INFLUENZA ROSA – Il recente studio Harnessing the Power of the Purse: Female Investors and Global Opportunities for Growth, del Center for talent innovation, ha messo in evidenza l’influenza rosa nell’economia globale, quantificabile in più di 20 trilioni di dollari (circa 15 mila miliardi di euro), un ammontare superiore al Pil dell’Unione Europea. Le donne gestiscono il 27% della ricchezza mondiale. Ora che quella residuale percentuale femminile arriva a gestire il 27% delle ricchezze mondiali e, soprattutto negli Usa, il 39% delle risorse investibili, cresce l’attenzione e l’interesse, anche tra i professionisti del settore, per un segmento a lungo definito trascurabile. Lo riporta Moneyfarm.it.
ALTO RENDIMENTO – Ciò che accomuna gli investitori a prescindere dal sesso è la ricerca di un rendimento alto ma mentre le donne optano per portafogli più prudenti, gli uomini prediligono quelli a maggiore rischiosità. Tuttavia la discriminante della propensione al rischio vale solo per l’occidente. In Cina ed Hong Kong infatti, le donne scelgono soluzioni d’investimento rischiose al pari degli uomini e in India li superano (il 52% degli uomini sceglie portafogli conservativi mentre l’81% delle donne predilige quelli più rischiosi). Questo evidenzia come sugli investimenti incidano notevolmente fattori culturali e sociologici.
DIFFERENZE D’INVESTIMENTO – A riprova di ciò anche le differenze riguardo la destinazione dell’investimento. Le donne dimostrano una maggiore sensibilità per aspetti legati alla socialità e al progresso e per questo investono prevalentemente in: cause sociali (l’88%), attività a supporto della parità di genere (l’8%), salvaguardia dell’ambiente (tra il 21 e il 35%), campagne per la salute (tra il 9 e il 28%). Se è oramai assodato che il pubblico femminile gestisce miliardi di ricchezze e che il matrimonio tra donne e finanza non è più cosa rara, è altrettanto certo che lo faccia perlopiù in autonomia.
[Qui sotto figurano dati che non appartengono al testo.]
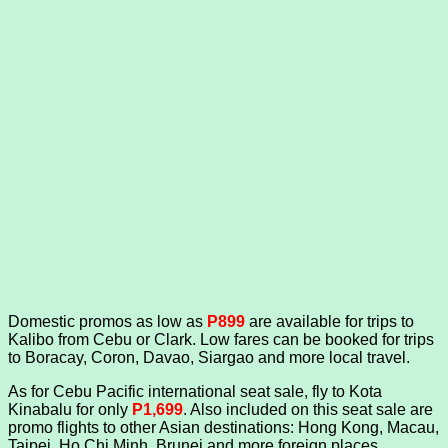
Domestic promos as low as
P899
are available for trips to
Kalibo from Cebu or Clark. Low fares can be booked for trips
to Boracay, Coron, Davao, Siargao and more local travel.
As for Cebu Pacific international seat sale, fly to Kota
Kinabalu for only
P1,699
. Also included on this seat sale are
promo flights to other Asian destinations: Hong Kong, Macau,
Taipei, Ho Chi Minh, Brunei and more foreign places.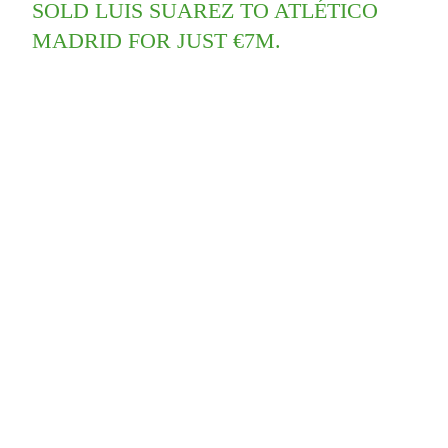
SOLD LUIS SUAREZ TO ATLÉTICO
MADRID FOR JUST €7M.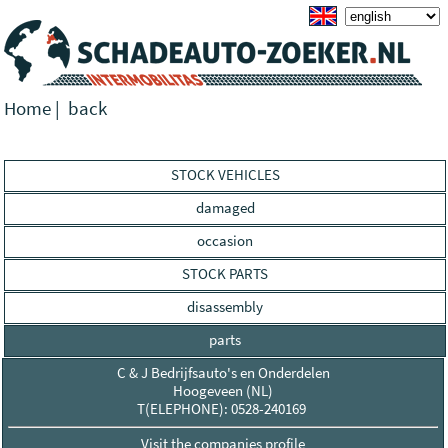
Home
|
back
STOCK VEHICLES
damaged
occasion
STOCK PARTS
disassembly
parts
C & J Bedrijfsauto's en Onderdelen
Hoogeveen (NL)
T(ELEPHONE): 0528-240169
Visit the companies profile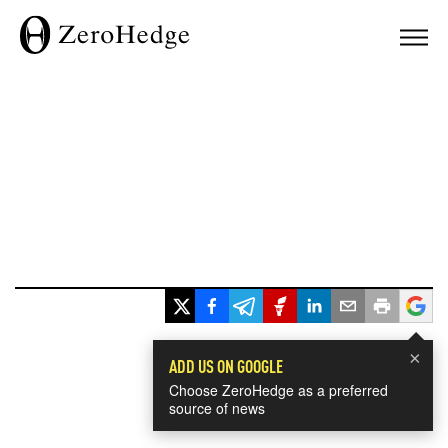
×
ADD US ON GOOGLE
Choose ZeroHedge as a preferred
source of news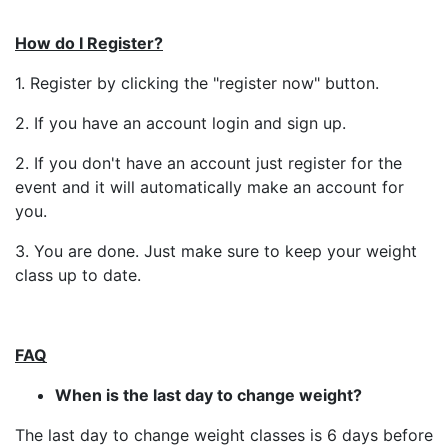
How do I Register?
1. Register by clicking the "register now" button.
2. If you have an account login and sign up.
2. If you don't have an account just register for the
event and it will automatically make an account for
you.
3. You are done. Just make sure to keep your weight
class up to date.
FAQ
When is the last day to change weight?
The last day to change weight classes is 6 days before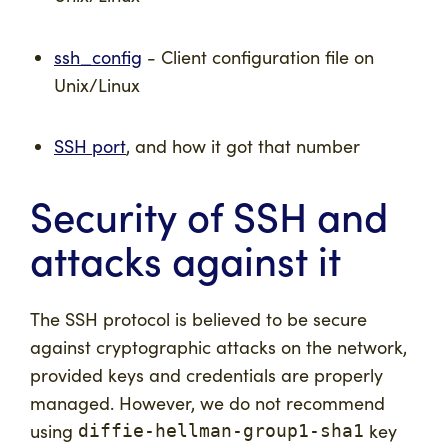
ssh_config
- Client configuration file on
Unix/Linux
SSH port
, and how it got that number
Security of SSH and
attacks against it
The SSH protocol is believed to be secure
against cryptographic attacks on the network,
provided keys and credentials are properly
managed. However, we do not recommend
using
key
diffie-hellman-group1-sha1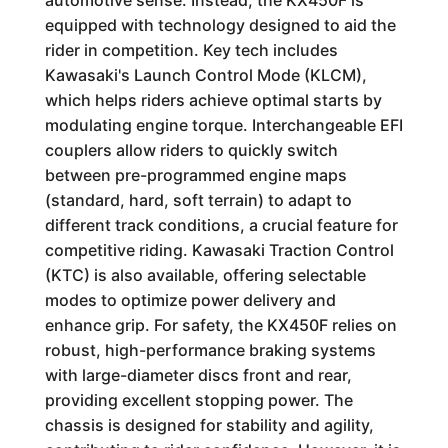
automotive sense. Instead, the KX450F is
equipped with technology designed to aid the
rider in competition. Key tech includes
Kawasaki's Launch Control Mode (KLCM),
which helps riders achieve optimal starts by
modulating engine torque. Interchangeable EFI
couplers allow riders to quickly switch
between pre-programmed engine maps
(standard, hard, soft terrain) to adapt to
different track conditions, a crucial feature for
competitive riding. Kawasaki Traction Control
(KTC) is also available, offering selectable
modes to optimize power delivery and
enhance grip. For safety, the KX450F relies on
robust, high-performance braking systems
with large-diameter discs front and rear,
providing excellent stopping power. The
chassis is designed for stability and agility,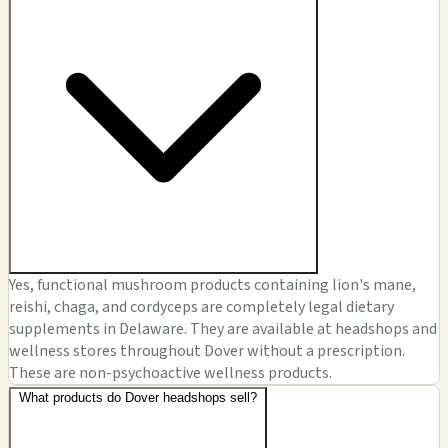
Yes, functional mushroom products containing lion's mane,
reishi, chaga, and cordyceps are completely legal dietary
supplements in Delaware. They are available at headshops and
wellness stores throughout Dover without a prescription.
These are non-psychoactive wellness products.
What products do Dover headshops sell?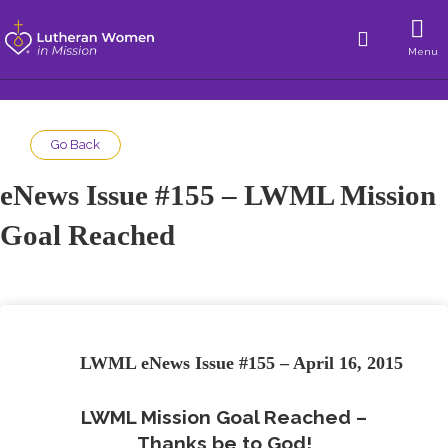
Menu
Go Back
eNews Issue #155 – LWML Mission
Goal Reached
LWML eNews Issue #155 – April 16, 2015
LWML Mission Goal Reached –
Thanks be to God!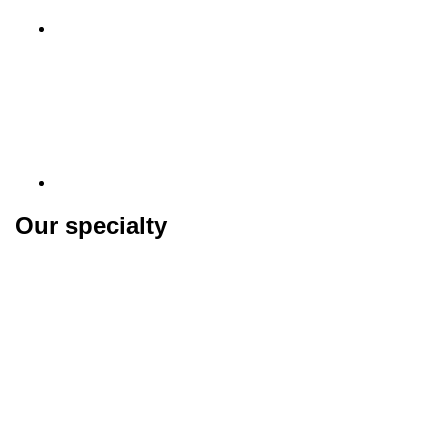
Our specialty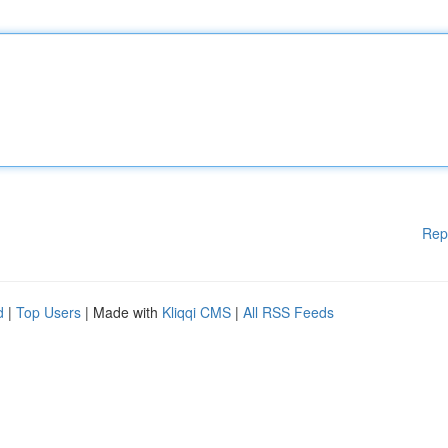
Rep
d
|
Top Users
| Made with
Kliqqi CMS
|
All RSS Feeds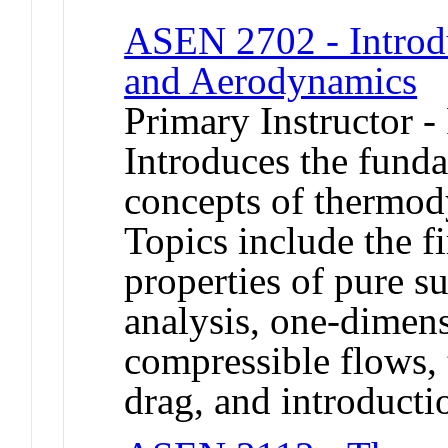
ASEN 2702 - Introd
and Aerodynamics
Primary Instructor -
Introduces the funda
concepts of thermo
Topics include the f
properties of pure s
analysis, one-dimen
compressible flows, 
drag, and introducti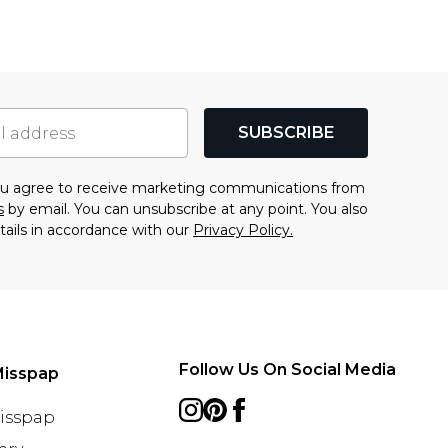
SUBSCRIBE
you agree to receive marketing communications from
s
by email. You can unsubscribe at any point. You also
tails in accordance with our
Privacy Policy.
Follow Us On Social Media
Misspap
Misspap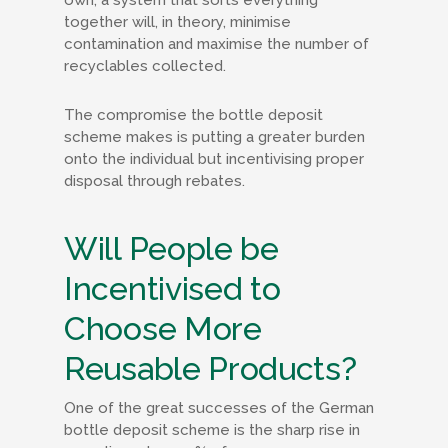
own, a system that sorts everything
together will, in theory, minimise
contamination and maximise the number of
recyclables collected.
The compromise the bottle deposit
scheme makes is putting a greater burden
onto the individual but incentivising proper
disposal through rebates.
Will People be
Incentivised to
Choose More
Reusable Products?
One of the great successes of the German
bottle deposit scheme is the sharp rise in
DIFFIDENZA – A livello globale il 53% delle donne sceglie di investire senza rivolgersi ai consulenti finanziari i quali paiono non comprendere le esigenze particolari delle investitrici. Tale diffidenza o incapacità di comprensione da parte dei professionisti pesa notevolmente in alcuni Paesi dove il fai da te finanziario del gentil sesso raggiunge elevate percentuali: in India il 67%, nel Regno Unito 73%, negli Usa il 75%, in Cina il 74%, a Singapore l’80% e ad Hong Kong addirittura l’84%.